Traction force dynamics at collective cell migration
Collective cell movements play a vital role in morphogenesis and embryonic development and are the topic of a great deal of investigation because of their medical importance in cancer invasion, tissue regeneration and wound healing. Collective migration is defined as the ability of groups of cells to move together and simultaneously affect the behavior of one another, for example through stable or transient cell–cell connections. Thus, collective cell migration requires coordination and cooperation between migrating cells. However, cell behaviors in terms of traction force during streaming in Dictyostelium is poorly understood. Here we have an endeavor to dissect traction for dynamics during streaming in social amoeba Distyostelum discoideum.
Traction force dynamics in 3D microenvironment
Extension of traction force assays to 3D settings is important to understand migration and division of cells in the complex micro-environments found in the body.
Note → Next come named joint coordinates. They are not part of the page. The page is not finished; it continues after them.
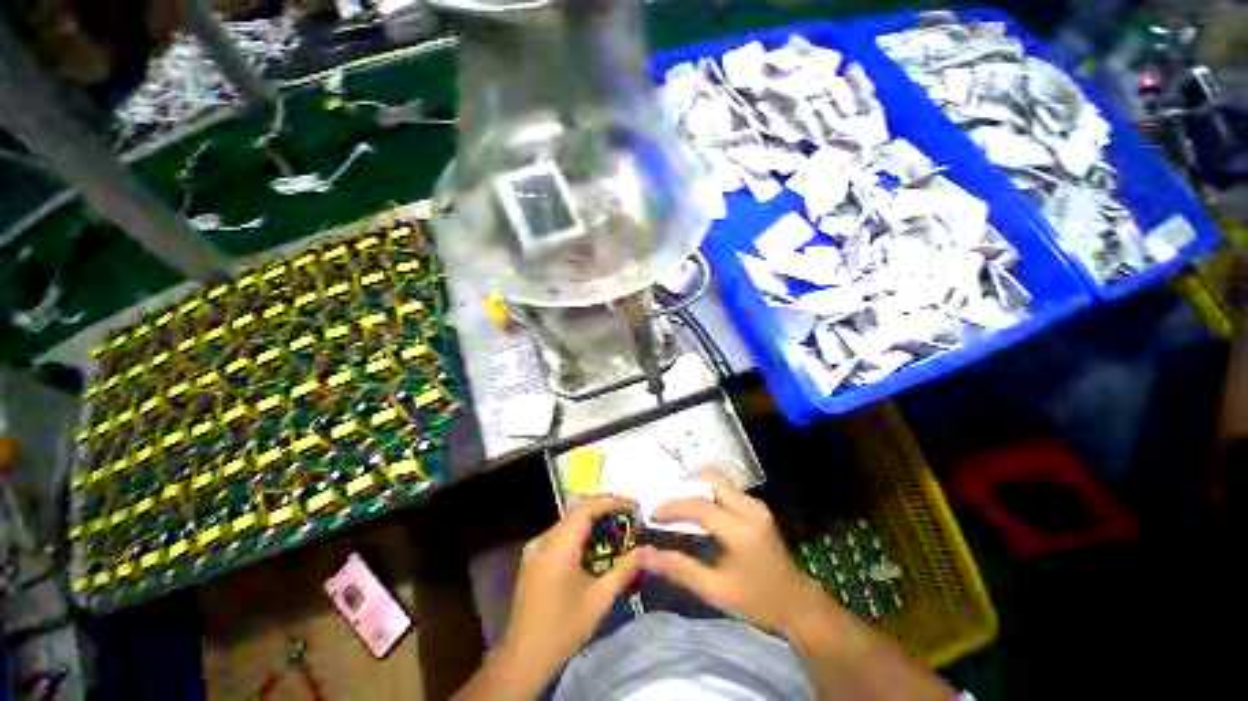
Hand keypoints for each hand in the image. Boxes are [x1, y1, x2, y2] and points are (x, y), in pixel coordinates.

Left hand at [500, 495, 648, 676]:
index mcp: (558, 546)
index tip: (632, 506)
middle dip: (604, 510)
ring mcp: (536, 549)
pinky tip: (594, 547)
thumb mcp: (600, 599)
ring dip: (592, 521)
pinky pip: (560, 535)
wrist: (523, 659)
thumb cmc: (564, 628)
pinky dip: (579, 534)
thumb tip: (648, 550)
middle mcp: (544, 540)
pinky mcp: (534, 559)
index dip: (610, 502)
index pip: (586, 508)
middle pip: (577, 511)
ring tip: (616, 528)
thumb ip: (625, 569)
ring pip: (568, 522)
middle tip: (628, 516)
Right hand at [642, 469, 818, 633]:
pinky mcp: (758, 506)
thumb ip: (679, 568)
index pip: (700, 506)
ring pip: (720, 480)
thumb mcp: (715, 590)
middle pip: (712, 479)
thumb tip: (645, 555)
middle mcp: (750, 509)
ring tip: (679, 505)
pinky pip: (728, 489)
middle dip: (685, 486)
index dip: (673, 506)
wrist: (797, 603)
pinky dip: (709, 492)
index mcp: (740, 531)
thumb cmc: (756, 601)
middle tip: (667, 502)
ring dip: (696, 487)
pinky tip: (700, 510)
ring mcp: (757, 505)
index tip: (652, 512)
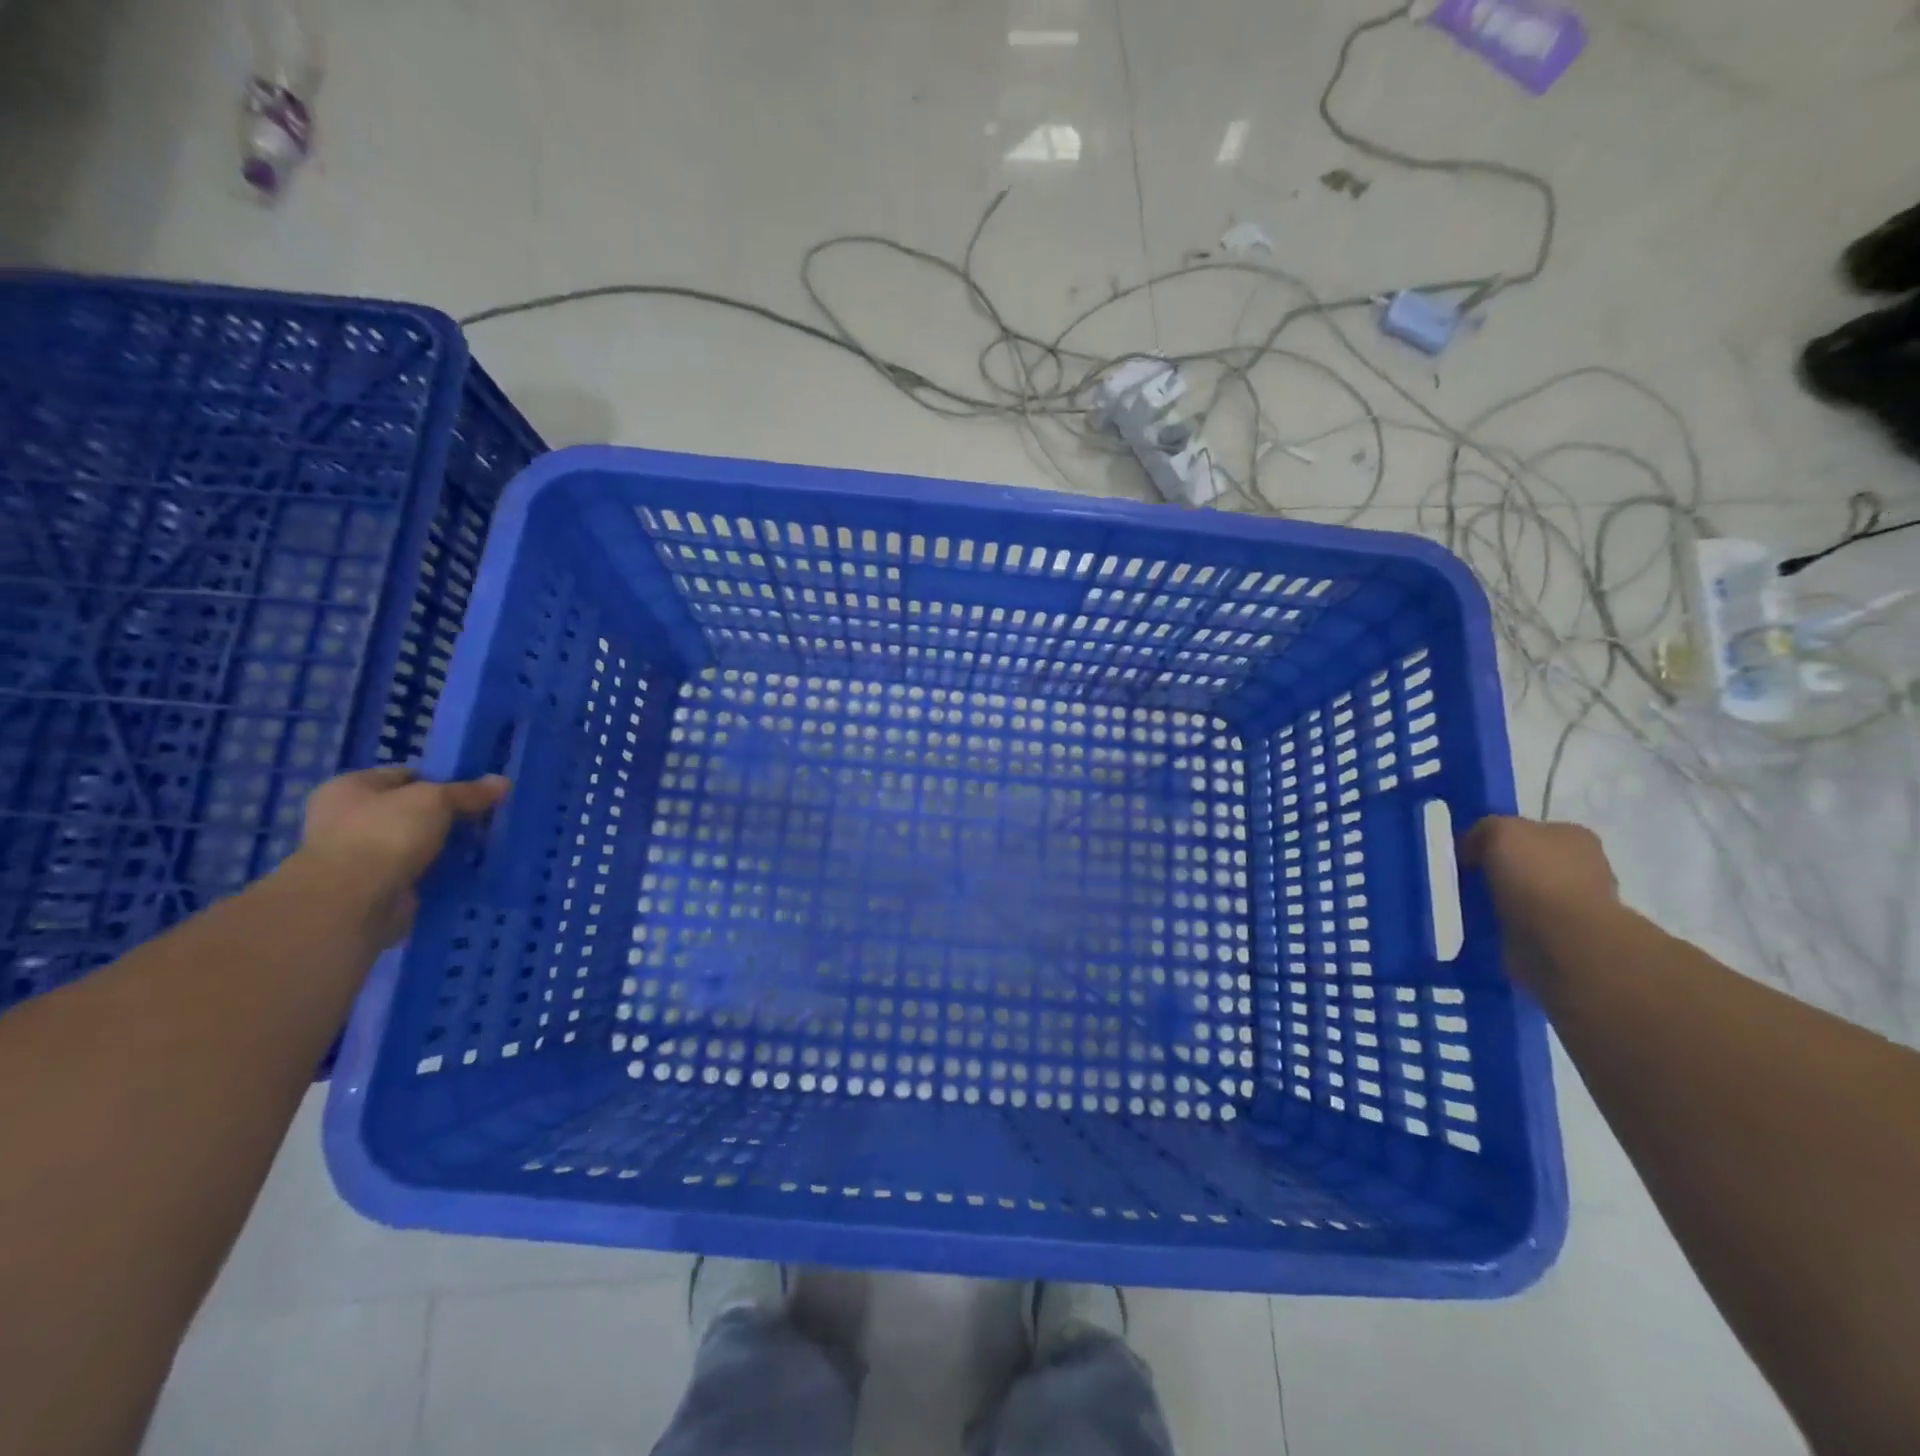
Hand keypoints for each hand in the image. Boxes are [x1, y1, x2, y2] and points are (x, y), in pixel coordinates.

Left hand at [295, 767, 508, 943]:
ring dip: (446, 845)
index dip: (443, 780)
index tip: (477, 791)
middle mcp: (348, 819)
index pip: (406, 775)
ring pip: (417, 842)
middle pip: (413, 810)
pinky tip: (469, 868)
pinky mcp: (376, 886)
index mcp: (350, 788)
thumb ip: (468, 791)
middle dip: (449, 815)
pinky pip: (418, 870)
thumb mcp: (435, 800)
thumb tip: (503, 782)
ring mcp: (360, 855)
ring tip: (486, 843)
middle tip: (487, 818)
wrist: (354, 902)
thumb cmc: (386, 834)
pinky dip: (440, 870)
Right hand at [1461, 816, 1615, 991]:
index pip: (1529, 830)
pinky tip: (1479, 924)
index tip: (1467, 851)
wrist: (1563, 940)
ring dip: (1497, 899)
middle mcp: (1580, 867)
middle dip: (1496, 869)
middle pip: (1526, 862)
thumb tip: (1471, 848)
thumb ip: (1484, 830)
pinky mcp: (1559, 937)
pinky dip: (1500, 924)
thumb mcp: (1500, 830)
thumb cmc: (1537, 876)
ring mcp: (1573, 905)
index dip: (1495, 837)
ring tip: (1463, 903)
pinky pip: (1519, 923)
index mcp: (1573, 837)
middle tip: (1463, 877)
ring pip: (1521, 894)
Cell confinement at specific area
Cells in the body are physically confined by neighboring cells, tissues, and the extracellular matrix. They display great plasticity in their migration mechanisms and modulate signaling pathways and intracellular cytoskeleton and adhesion organization in response to physical constraints . Therefore, identifying physical factors driving this adaptability and discovering methods to control, manipulate, promote, or stop migration over the full range of mechanisms available to cells are vital for understanding development and morphogenesis, tuning the immune response, engineering highly structured tissues , and combating cancer metastasis. We seek to explore changes in cell migration, cytoskeletal architecture, cellular adhesions, cell signaling pathways, and gene expression that are induced by cell confinement. Our goal is to demonstrate how cell behavior in confined area can be used to improve human health.